Body or hand keypoint data
■ ■ ■
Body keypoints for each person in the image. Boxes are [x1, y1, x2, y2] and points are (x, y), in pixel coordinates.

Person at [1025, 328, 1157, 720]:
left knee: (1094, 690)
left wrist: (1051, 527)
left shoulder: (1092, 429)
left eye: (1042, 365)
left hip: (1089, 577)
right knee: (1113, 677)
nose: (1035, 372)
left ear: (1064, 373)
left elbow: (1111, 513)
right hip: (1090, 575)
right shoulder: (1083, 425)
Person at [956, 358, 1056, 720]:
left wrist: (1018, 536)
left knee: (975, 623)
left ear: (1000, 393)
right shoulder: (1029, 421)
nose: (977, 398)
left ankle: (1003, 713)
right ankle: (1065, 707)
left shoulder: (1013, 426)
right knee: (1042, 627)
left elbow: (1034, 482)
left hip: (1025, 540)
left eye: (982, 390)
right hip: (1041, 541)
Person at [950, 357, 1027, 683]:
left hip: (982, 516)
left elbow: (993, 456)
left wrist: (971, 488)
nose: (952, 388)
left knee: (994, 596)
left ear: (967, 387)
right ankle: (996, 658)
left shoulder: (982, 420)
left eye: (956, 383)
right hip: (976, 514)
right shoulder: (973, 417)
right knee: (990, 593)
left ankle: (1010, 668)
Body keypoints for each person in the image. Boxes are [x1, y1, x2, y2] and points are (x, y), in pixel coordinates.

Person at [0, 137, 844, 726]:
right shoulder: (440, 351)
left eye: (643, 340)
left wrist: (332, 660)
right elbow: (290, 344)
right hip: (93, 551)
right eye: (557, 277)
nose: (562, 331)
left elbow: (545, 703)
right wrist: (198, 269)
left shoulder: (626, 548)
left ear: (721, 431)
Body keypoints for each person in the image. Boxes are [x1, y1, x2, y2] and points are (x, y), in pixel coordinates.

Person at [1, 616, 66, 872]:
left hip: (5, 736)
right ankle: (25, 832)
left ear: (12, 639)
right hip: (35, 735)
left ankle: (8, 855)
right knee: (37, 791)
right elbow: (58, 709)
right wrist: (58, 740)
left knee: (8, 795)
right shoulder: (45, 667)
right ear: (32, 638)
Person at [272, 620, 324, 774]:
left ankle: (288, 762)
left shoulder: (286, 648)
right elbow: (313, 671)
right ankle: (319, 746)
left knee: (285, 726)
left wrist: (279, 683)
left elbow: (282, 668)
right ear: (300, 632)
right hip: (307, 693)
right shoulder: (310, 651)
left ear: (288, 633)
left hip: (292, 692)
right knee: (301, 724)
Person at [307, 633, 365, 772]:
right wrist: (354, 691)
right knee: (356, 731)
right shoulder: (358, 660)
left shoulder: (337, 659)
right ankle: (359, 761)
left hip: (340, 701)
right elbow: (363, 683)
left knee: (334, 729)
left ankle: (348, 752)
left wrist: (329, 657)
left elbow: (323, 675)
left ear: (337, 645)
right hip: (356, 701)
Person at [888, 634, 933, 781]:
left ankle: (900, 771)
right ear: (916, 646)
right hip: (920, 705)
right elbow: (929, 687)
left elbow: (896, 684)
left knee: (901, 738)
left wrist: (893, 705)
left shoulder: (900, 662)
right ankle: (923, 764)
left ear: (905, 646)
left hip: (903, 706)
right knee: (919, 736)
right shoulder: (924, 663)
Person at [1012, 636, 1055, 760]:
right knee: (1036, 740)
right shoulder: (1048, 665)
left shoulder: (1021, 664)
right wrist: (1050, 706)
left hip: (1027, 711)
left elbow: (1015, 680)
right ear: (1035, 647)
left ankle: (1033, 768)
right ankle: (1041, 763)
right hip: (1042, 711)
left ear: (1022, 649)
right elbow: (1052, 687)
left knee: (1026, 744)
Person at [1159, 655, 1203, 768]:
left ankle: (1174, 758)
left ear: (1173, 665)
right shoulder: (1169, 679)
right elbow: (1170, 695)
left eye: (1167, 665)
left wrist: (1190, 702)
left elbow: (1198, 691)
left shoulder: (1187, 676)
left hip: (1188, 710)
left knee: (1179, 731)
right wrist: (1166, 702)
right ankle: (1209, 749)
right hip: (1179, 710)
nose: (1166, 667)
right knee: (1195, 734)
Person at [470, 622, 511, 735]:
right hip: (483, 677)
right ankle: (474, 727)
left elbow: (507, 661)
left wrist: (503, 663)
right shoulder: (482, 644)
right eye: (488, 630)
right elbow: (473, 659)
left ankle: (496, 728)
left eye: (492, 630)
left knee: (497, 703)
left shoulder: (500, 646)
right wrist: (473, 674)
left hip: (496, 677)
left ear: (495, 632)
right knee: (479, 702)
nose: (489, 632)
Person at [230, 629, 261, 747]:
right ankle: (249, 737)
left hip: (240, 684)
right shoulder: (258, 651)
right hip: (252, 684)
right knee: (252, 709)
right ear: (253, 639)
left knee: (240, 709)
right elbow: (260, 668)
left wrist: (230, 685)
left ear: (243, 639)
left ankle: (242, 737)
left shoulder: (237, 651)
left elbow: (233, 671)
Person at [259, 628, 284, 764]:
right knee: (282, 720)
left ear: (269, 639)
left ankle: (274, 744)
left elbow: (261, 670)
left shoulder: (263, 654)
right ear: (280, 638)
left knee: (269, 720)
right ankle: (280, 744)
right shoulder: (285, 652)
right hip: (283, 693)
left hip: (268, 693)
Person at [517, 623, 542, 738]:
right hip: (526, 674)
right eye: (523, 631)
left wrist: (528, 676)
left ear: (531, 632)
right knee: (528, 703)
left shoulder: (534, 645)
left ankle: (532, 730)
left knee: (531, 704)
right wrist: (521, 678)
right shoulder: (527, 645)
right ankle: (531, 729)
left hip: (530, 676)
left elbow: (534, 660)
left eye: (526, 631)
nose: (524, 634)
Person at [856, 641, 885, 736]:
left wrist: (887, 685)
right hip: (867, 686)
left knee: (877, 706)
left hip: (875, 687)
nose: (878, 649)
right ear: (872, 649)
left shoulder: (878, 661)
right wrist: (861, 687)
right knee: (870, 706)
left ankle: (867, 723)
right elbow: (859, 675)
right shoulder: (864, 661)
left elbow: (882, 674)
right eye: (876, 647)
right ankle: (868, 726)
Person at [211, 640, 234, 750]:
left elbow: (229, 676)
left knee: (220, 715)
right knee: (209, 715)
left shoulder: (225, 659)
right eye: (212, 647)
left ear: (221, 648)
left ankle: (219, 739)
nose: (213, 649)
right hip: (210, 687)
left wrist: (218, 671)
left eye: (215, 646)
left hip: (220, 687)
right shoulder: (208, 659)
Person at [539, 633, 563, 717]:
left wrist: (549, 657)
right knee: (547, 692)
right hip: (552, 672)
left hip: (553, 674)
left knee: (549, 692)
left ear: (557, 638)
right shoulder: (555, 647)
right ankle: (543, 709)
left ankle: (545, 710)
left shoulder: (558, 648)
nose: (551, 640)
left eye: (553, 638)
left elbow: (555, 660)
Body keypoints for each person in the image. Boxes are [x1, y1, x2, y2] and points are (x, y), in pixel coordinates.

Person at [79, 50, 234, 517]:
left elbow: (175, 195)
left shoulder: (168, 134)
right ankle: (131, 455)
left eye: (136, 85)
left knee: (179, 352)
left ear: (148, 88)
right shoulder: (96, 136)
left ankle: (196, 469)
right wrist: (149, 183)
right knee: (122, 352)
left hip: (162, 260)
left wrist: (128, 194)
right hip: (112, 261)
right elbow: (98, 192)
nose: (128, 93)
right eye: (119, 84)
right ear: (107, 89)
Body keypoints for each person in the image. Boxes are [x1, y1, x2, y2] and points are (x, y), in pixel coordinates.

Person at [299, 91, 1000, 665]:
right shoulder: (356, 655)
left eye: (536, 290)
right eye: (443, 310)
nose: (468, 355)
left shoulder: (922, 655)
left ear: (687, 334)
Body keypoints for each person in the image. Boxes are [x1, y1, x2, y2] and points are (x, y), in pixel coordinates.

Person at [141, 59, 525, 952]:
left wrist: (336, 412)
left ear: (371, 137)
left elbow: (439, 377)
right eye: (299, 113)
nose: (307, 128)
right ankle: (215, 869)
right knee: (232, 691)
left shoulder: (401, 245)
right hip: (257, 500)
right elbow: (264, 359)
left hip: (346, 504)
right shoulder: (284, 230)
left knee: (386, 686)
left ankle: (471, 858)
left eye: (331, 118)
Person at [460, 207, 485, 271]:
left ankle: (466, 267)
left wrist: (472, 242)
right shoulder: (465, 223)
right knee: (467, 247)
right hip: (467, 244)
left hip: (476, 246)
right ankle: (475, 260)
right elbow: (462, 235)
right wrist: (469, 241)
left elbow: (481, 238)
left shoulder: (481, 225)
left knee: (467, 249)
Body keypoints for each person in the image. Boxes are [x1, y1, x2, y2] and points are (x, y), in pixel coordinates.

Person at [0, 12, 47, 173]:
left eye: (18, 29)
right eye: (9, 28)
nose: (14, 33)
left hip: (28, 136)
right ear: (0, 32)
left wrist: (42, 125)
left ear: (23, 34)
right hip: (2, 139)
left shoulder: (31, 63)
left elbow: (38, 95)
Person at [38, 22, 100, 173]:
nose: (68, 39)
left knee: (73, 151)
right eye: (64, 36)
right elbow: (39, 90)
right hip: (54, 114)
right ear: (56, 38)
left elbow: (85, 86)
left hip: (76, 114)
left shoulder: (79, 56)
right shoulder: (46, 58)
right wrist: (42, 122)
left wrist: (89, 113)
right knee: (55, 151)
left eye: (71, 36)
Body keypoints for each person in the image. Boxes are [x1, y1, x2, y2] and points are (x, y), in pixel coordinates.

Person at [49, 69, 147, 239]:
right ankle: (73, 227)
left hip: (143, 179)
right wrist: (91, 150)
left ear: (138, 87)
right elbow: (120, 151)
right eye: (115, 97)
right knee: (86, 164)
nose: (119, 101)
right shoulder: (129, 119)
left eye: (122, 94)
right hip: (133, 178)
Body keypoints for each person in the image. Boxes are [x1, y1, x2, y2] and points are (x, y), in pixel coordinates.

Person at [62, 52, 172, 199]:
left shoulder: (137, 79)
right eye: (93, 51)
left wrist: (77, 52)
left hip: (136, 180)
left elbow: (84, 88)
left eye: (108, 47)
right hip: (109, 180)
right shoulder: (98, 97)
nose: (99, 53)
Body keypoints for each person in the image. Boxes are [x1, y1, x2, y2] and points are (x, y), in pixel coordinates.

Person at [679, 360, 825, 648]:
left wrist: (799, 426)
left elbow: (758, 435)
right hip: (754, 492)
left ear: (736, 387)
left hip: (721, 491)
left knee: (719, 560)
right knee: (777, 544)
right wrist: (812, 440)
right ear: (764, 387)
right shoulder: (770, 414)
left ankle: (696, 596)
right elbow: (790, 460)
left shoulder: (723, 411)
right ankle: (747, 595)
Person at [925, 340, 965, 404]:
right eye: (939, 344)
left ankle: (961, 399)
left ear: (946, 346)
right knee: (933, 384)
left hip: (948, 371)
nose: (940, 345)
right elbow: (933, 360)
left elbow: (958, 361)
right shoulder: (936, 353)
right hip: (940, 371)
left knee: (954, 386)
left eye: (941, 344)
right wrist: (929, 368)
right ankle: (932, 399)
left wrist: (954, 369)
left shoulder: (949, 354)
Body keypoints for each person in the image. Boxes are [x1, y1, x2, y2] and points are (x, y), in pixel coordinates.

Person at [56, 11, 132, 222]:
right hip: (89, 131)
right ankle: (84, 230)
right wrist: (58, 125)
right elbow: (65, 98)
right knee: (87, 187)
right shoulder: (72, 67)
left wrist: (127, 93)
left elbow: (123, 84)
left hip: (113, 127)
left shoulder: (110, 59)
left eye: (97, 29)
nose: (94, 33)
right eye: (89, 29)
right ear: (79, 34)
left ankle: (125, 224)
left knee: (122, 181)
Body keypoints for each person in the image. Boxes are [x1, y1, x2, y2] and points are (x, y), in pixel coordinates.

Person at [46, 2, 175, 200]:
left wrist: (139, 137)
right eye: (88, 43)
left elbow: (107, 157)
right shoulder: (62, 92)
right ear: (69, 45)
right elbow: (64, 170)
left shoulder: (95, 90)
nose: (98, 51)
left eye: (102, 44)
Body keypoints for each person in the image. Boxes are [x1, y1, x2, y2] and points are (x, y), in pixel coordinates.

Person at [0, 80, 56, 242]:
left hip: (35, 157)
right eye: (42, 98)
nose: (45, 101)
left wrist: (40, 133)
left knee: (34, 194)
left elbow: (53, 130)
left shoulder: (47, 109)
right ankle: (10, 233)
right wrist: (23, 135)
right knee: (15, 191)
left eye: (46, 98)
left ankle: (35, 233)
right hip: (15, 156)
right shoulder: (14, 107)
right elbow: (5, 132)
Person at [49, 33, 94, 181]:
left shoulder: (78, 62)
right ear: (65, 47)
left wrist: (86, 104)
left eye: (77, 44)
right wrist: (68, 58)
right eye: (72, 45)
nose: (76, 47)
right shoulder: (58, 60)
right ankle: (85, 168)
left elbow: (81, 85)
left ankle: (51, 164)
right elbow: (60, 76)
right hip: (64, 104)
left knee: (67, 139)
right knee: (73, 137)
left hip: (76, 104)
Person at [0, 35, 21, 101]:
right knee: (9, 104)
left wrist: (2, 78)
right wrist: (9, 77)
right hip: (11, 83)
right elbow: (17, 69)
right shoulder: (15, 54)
■ ■ ■
EXERCISE INSTRUCTIONS — Above are the records; from them, give again exactly the lines from the one containing "right ankle: (868, 726)" through the one containing "left ear: (148, 88)", both included.

COMPLETED EXERCISE —
right ankle: (868, 726)
Person at [211, 640, 234, 750]:
left elbow: (229, 676)
left knee: (220, 715)
right knee: (209, 715)
left shoulder: (225, 659)
right eye: (212, 647)
left ear: (221, 648)
left ankle: (219, 739)
nose: (213, 649)
right hip: (210, 687)
left wrist: (218, 671)
left eye: (215, 646)
left hip: (220, 687)
right shoulder: (208, 659)
Person at [539, 633, 563, 717]:
left wrist: (549, 657)
right knee: (547, 692)
right hip: (552, 672)
left hip: (553, 674)
left knee: (549, 692)
left ear: (557, 638)
right shoulder: (555, 647)
right ankle: (543, 709)
left ankle: (545, 710)
left shoulder: (558, 648)
nose: (551, 640)
left eye: (553, 638)
left elbow: (555, 660)
Body keypoints for each person in the image. Boxes are [x1, y1, x2, y2] and points are (x, y), in pixel coordinates.

Person at [79, 50, 234, 517]:
left elbow: (175, 195)
left shoulder: (168, 134)
right ankle: (131, 455)
left eye: (136, 85)
left knee: (179, 352)
left ear: (148, 88)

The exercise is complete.